### Selected extract
Put the pork chops into a dish that’ll allow them to lie flat and three cups of liquid to cover them completely. Arrange the onion, bay leaves, peppercorns, and cloves on top of them.

In a separate bowl, whisk together the sugar, salt, and nearly boiling water until the sugar and salt dissolve. Then whisk in the cold water, liquor, and oil and combine well. Pour over the pork chops. Put the dish with the pork chops into the refrigerator and chill for two hours, turning the chops every hour.

After two hours, pour off one cup of the brine, and add the 1 cup of liquid sauces. Marinate for another two hours, turning the chops twice.

Cook:

2 tablespoons oil, melted butter, or melted margarine for egg mixture
2 tablespoons oil, melted butter, or melted margarine for pan
1 beaten egg
2 tablespoons milk, beer, water, or broth
0.5 teaspoon black pepper
0.5 teaspoon cumin
0.5 teaspoon curry powder
1 cup self-rising cornbread mix
2 tablespoons flour

Preheat the oven to 425 degrees.

Pour 2 tablespoons of the oil, butter, or margarine into a clean baking pan big enough for the chops.

Mix together the dry ingredients (spices, flour, cornbread mix) in a separate pan big enough to dredge the chops through.

In a bowl, whisk together all the remaining liquid ingredients: the oil or melted butter or margarine, the beaten egg, and the milk or beer or water or broth. It should be thick enough to stick to and coat the chops. Dip the chops into the egg mixture, covering them entirely.

Then dredge the chops through the dry ingredients, covering them well but shaking off the excess.

Bake in oiled pan at 425 degrees for 10 minutes. Turn chops gently, not losing the breading, and cook for 10 more minutes, until both sides are golden brown. Let stand for 3 minutes and enjoy while hot.

Probably best with a big grassy fruit-bomb Mulderbosch Sauvignon Blanc.

You did save a bottle, didn’t you?

Cooking Doro Wat

Inspired by Derek, I ordered some berbere spice and koseret from ethiopianspices.com, and tonight I’m making Doro Wat, a spicy Ethiopian chicken stew. Like Derek, I love the stuff; along with Coq au Vin and Hoppin’ John, it’s one of my favorite dishes ever. Unfortunately, I’m not yet brave enough to try making the injera (soft flat pan-bread) with which it’s traditionally supposed to be served, so I’m committing the sacrilege of serving it with soft tortillas: terrible, I know. My recipe’s a little different from Derek’s (and I’m definitely going to have to try it his way), so I thought I might share it here. This uses 6 pounds of chicken, so serves plenty, but it’s easily halved, especially if you just put the unused portion of niter kebbeh in the freezer for next time. The berbere and koseret can be ordered from ethiopianspices.com, and koseret is substitutable; Googling will find you plenty of good recipes for homemade berbere.

### Written task 1
In the recipe text, what items are arranged on top of the pork chops in the dish? List them all.

### Record excerpts

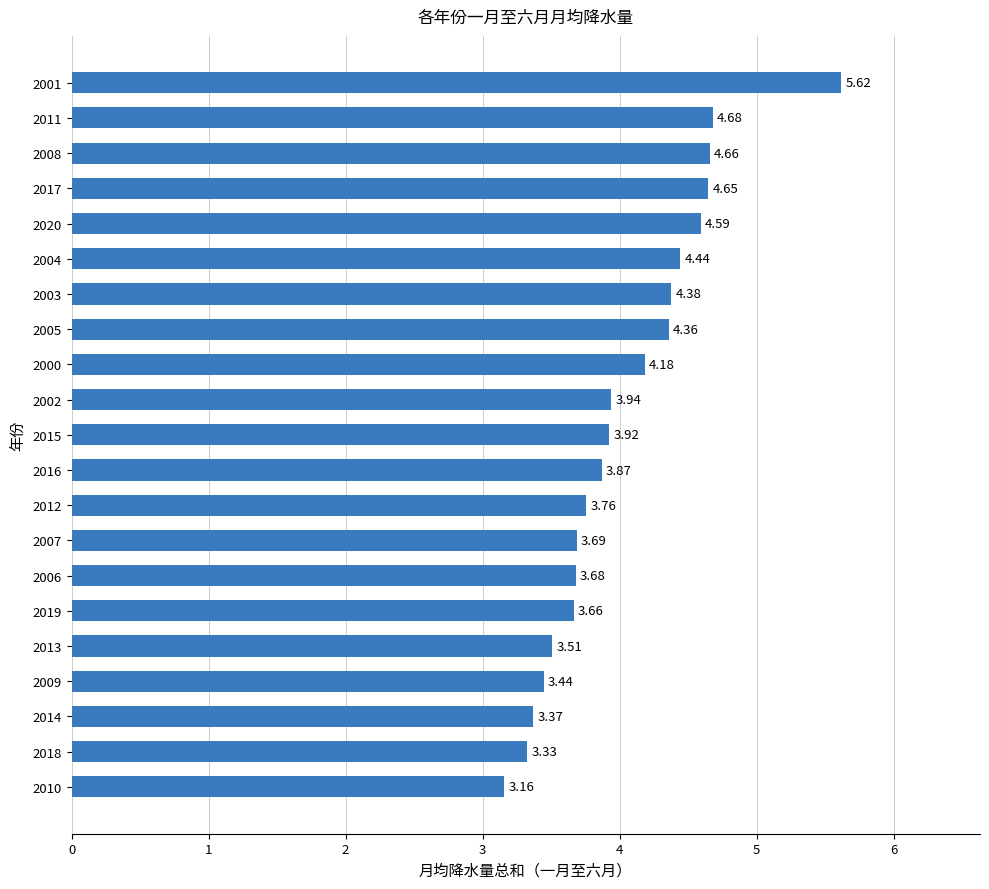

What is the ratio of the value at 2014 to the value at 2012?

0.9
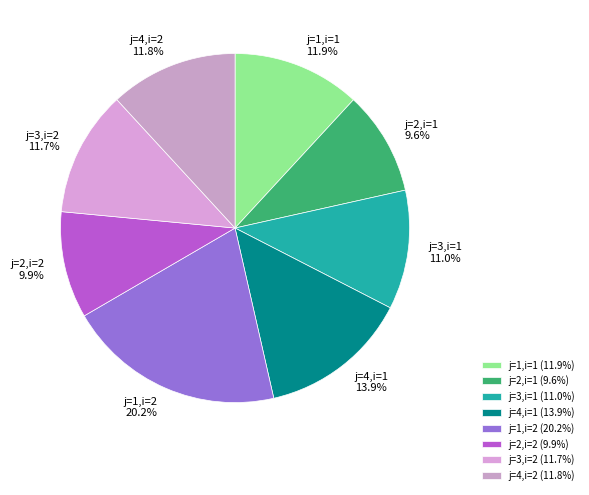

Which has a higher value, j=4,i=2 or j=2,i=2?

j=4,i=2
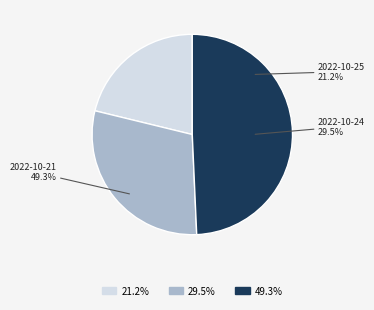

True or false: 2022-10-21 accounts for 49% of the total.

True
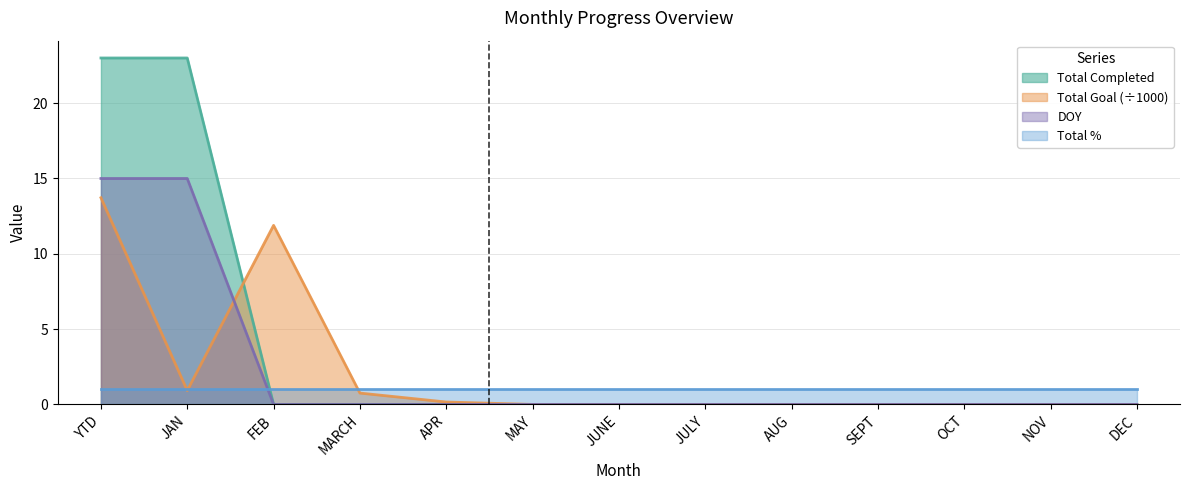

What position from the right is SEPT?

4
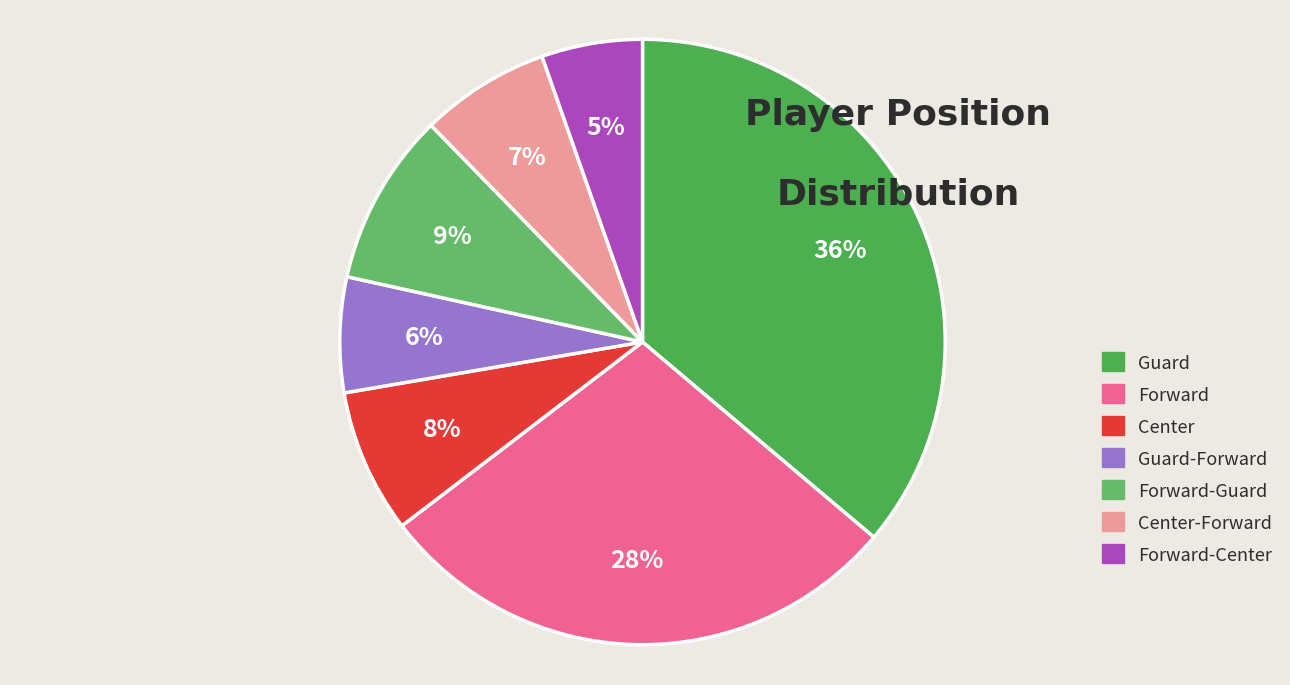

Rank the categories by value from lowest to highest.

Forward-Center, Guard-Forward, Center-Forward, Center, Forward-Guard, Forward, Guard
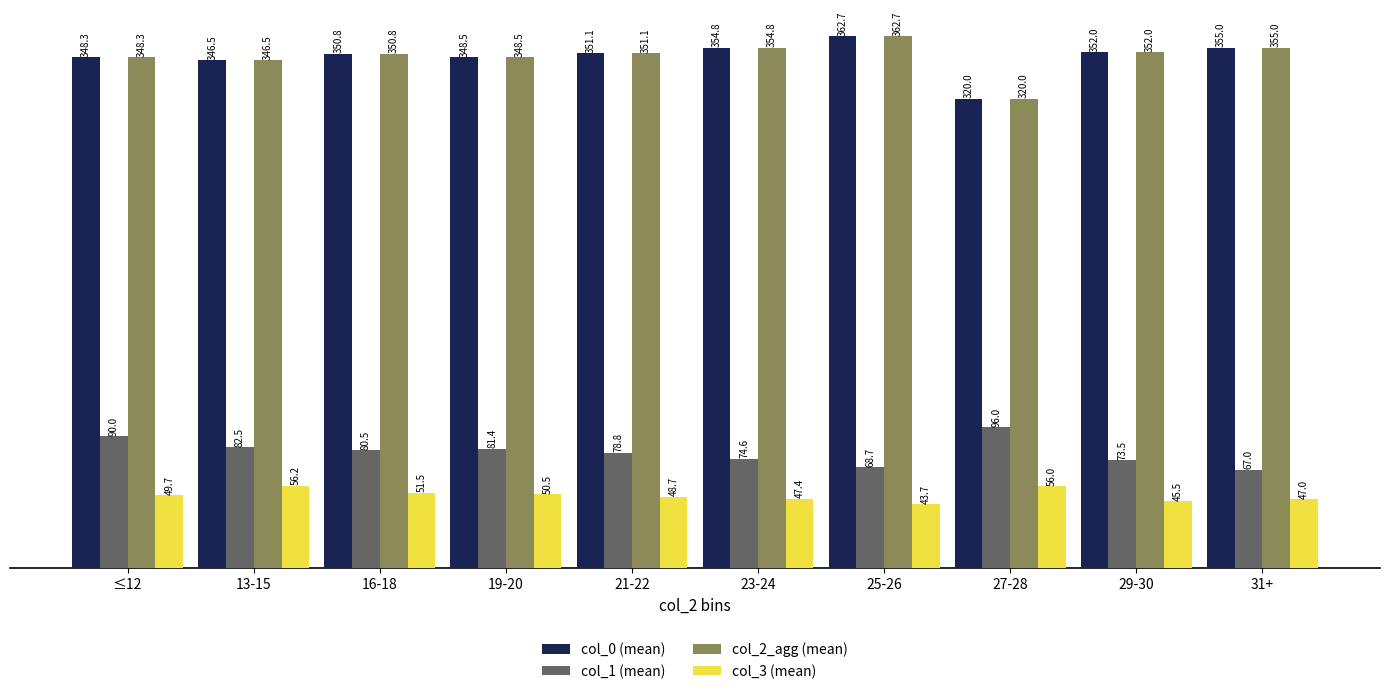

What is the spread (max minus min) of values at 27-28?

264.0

### Written task 2
Copy the rows from the line with "True or false: 2022-10-21" up to and including the last line of the rows, without the pictures.

### Answer space 1
onion, bay leaves, peppercorns, cloves

### Answer space 2
True or false: 2022-10-21 accounts for 49% of the total.

True

What position from the right is SEPT?

4

Rank the categories by value from lowest to highest.

Forward-Center, Guard-Forward, Center-Forward, Center, Forward-Guard, Forward, Guard

What is the spread (max minus min) of values at 27-28?

264.0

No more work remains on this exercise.